Getting accepted somewhere is always an accomplishment. So kudos are along the way. But if it is within your native country, you have the advantage of familiarity. If it is in some other country, there are a lot of unknowns and a lot of unfamiliarities. It always helps to be a little prepared by reading up or asking what things need to be in the host country to ensure that your stay there is smooth and hassle-free. Here are some of the checklist items to be fulfilled.
- Let’s start off with basic supplies. A traditional grocer’s or ration’s store runs any time between 8 AM and 8 PM. Since the timings are erratic, it helps if you carry a few base supplies and toiletries from your home country for the first week until you get acclimatized with the culture here. After that, prepare a week’s plan, and stock up on rations accordingly. This will ensure that there are no interruptions in your supplies. Also, don’t forget to carry items like charger adapters before the plug points there might be different.
- Netherlands requires precise funding and financing sources. You should carry about $300 on you when you visit the country. After that, it is always advisable to use a Master’s or a Visa card since this removes the problem of petty crimes towards international students, such as pickpocketing especially in larger cities like Amsterdam, Holland, etc.
- Traditionally, students don’t stay in on-campus accommodations. They have their own room. For international students, sometimes, accommodations are offered. Take it because it’s hard to fend for yourself the first week in the country. Also, when you’re signing a rent lease, take a good look at the contract. Check what utilities are included. If it is furnished, understand what furnishings are present. Some accommodations might provide you every utility from running water to internet facility while for some others, you might have to pay for utilities separately. This is an important aspect of your budgetary considerations. You may expect rental expenses to be anywhere between 300-600 Euros a month. Sometimes your university may make some tie-ups with housing organizations. Check that before you book for someplace. Also, it is not uncommon for men and women to share accommodation. If it’s a problem for you, make sure you mention that well in advance.
- While the Dutch can speak English and Dutch with similar fluency, and many courses are taught in English, it doesn’t hurt to learn a few Dutch words to throw in there. While it is no compulsion, it certainly will help your case. StudyFinder website provides you updated information about the universities and courses taught in English along with their location. Before applying, ensure that your university teaches in English.

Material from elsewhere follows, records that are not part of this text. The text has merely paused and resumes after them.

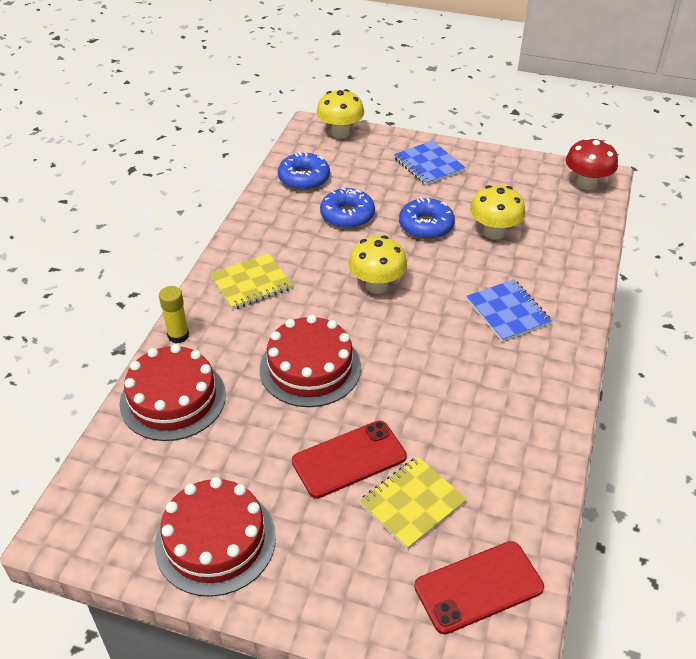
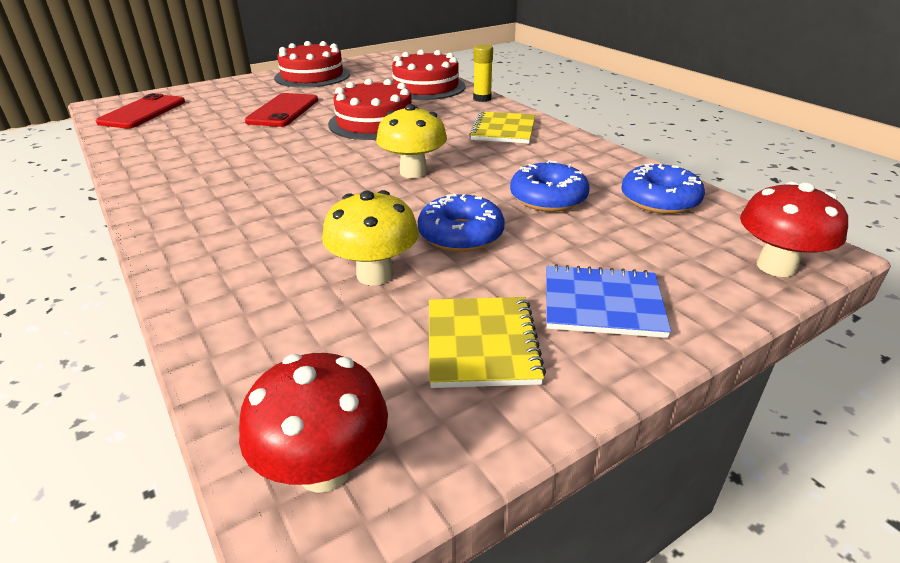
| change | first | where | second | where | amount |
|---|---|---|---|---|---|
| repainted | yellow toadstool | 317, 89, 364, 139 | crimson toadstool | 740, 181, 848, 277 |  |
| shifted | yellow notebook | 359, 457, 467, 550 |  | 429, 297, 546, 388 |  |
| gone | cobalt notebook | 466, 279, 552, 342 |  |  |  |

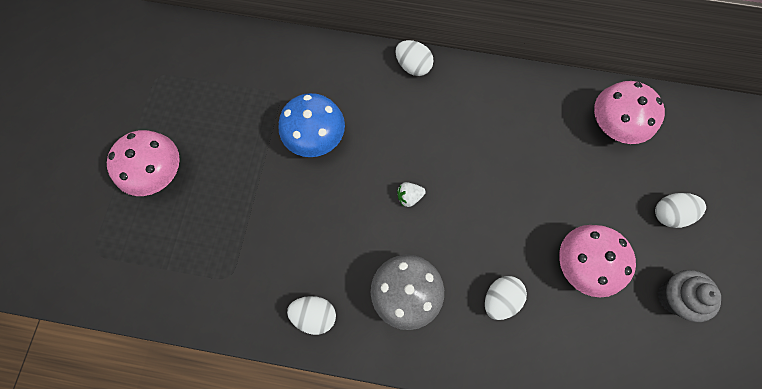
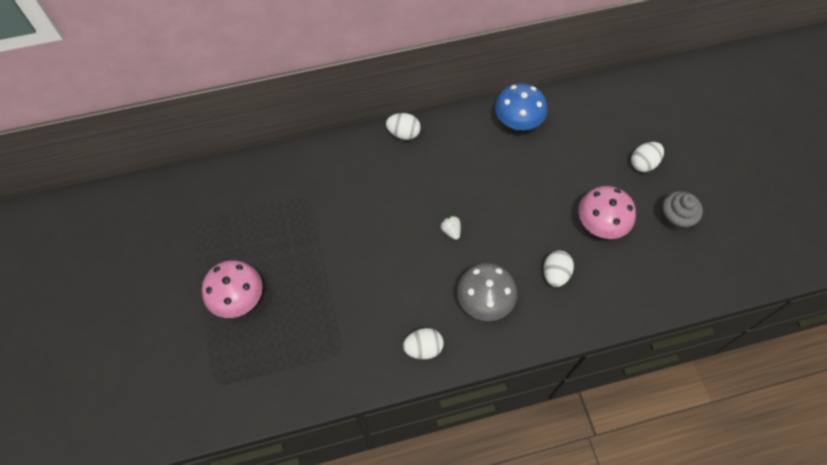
| change | first | where | second | where | amount |
|---|---|---|---|---|---|
| shifted | cobalt toadstool | 278, 93, 345, 157 |  | 495, 83, 547, 130 |  |
| rotated | pure white berry | 397, 182, 426, 207 |  | 440, 216, 461, 240 | 105 degrees clockwise |
| gone | pink toadstool | 594, 81, 665, 144 |  |  |  |

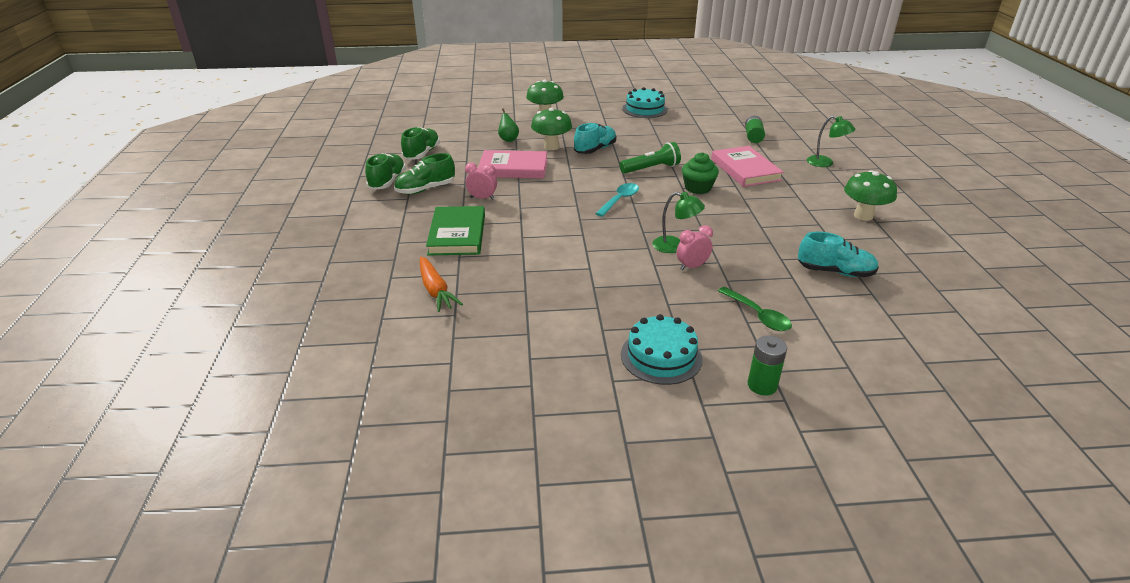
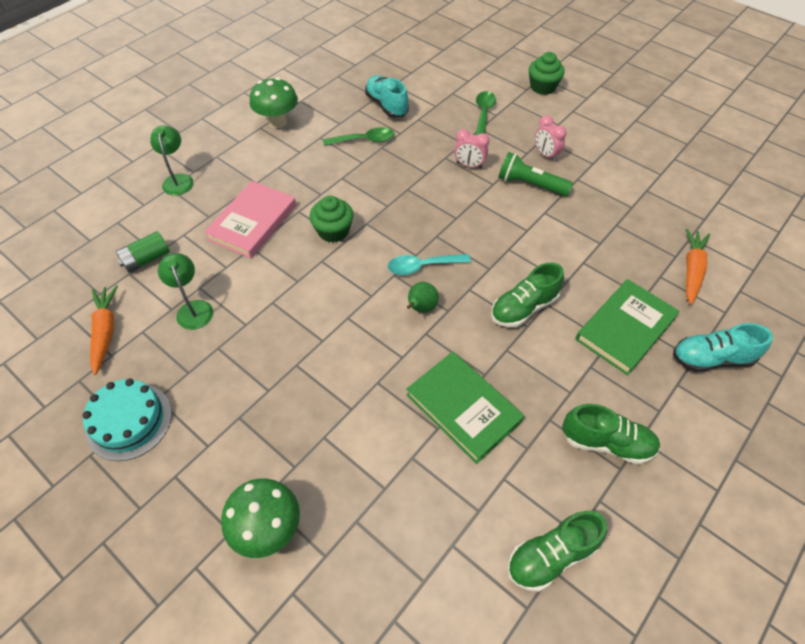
| change | first | where | second | where | amount |
|---|---|---|---|---|---|
| shifted | emerald lace-up shoe | 365, 153, 406, 190 |  | 491, 263, 564, 327 |  |
| shifted | pink bedside clock | 465, 163, 497, 200 |  | 535, 115, 567, 162 |  |
| repainted | pink book | 478, 150, 547, 178 | emerald book | 407, 352, 524, 464 |  |
| shifted | emerald toy pear | 498, 109, 519, 142 |  | 407, 282, 439, 313 |  |
| gone | emerald toadstool | 531, 108, 572, 150 |  |  |  |
| shifted | teal lace-up shoe | 574, 123, 617, 154 |  | 673, 323, 773, 372 |  |
| shifted | emerald torch | 619, 142, 681, 174 |  | 498, 152, 573, 196 |  |
| gone | teal layer cake | 621, 314, 703, 385 |  |  |  |
| shifted | emerald desk lamp | 652, 192, 705, 253 |  | 158, 253, 213, 330 |  |
| swapped | emerald power cell | 748, 336, 787, 396 | emerald muffin | 529, 52, 565, 95 |  |
| new |  |  | orange root vegetable | 90, 285, 118, 375 |  |
| new |  |  | emerald teaspoon | 323, 127, 395, 146 |  |

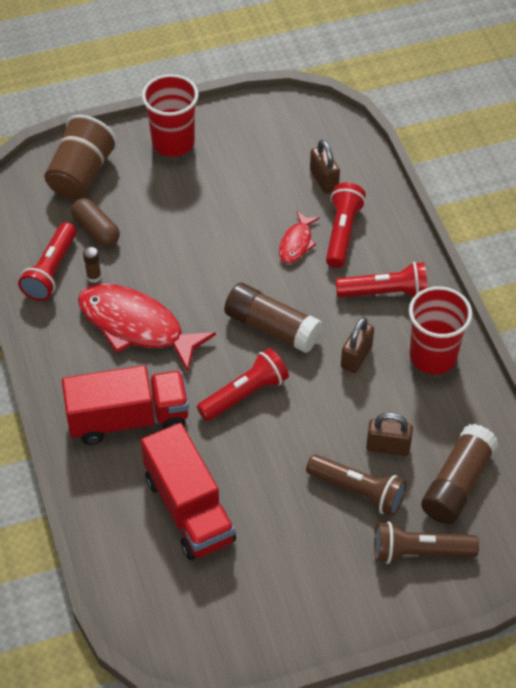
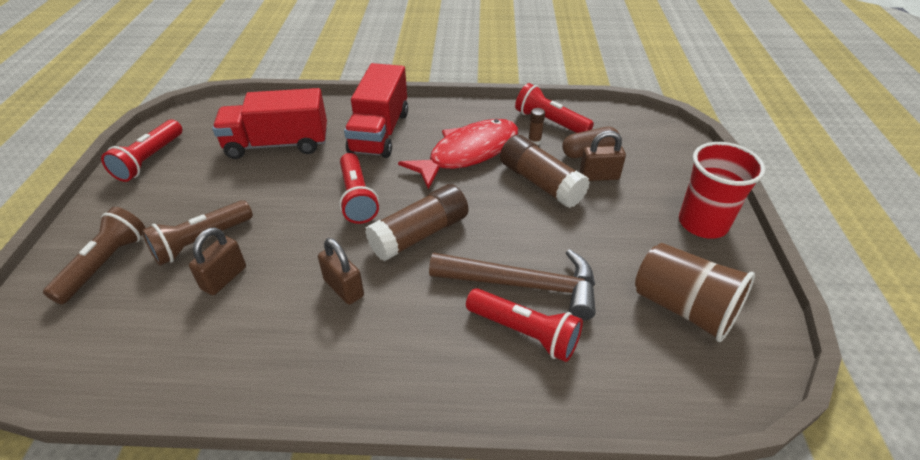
| change | first | where | second | where | amount |
|---|---|---|---|---|---|
| shifted | dark brown cup | 44, 115, 118, 199 |  | 635, 243, 755, 342 |  |
| swapped | crimson fish figure | 279, 212, 320, 263 | dark brown claw hammer | 429, 249, 596, 320 |  |
| shifted | dark brown small lock | 310, 139, 340, 194 |  | 580, 130, 626, 181 |  |
| shifted | crimson torch | 336, 262, 427, 298 |  | 101, 120, 182, 182 |  |
| gone | crimson cup | 409, 286, 472, 374 |  |  |  |
| shifted | dark brown glue stick | 421, 424, 498, 524 |  | 500, 135, 590, 208 |  |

- Everyone travels on bicycles. It can’t be overstated how much the Dutch love their Bicycles. However, don’t hurry to buy a new one. It could burn a heavy hole in your pocket. Ensure that there are other sources as well. You could always buy the older bicycle from an outgoing student. Invest in a good lock system because with petty crimes common, it might be problematic for you. Only buy a bicycle once you’re sure of the requirements in the country. There might be registration and other formalities required too. So ensure you get familiarised with all of them.
- There are scholarships available, especially for Indian students because the Dutch government is working on increasing the number of Indian students based in the Netherlands. Some of these scholarships offer as much as 5000 Euros a year. Apart from these, there are other scholarships too. Since the quality of education is high, there is going to be stiff competition. Ensure you stand out.
- Insurance is mandatory. But before you get about buying the fancy policies, wait. Buy a generic policy initially. Soon you’ll get to know what requirements are there and you can always change the policy accordingly. Many times, universities will help you with this task. Contact the university first.
- The time gap between organizing your documents and applying for your visa, and finally getting your visa can be as long as 6 months to a year. Until then, you can always apply for a tourist visa.
Work hours are lenient but strictly enforced. Ensure you understand how many hours of work your visa gives you.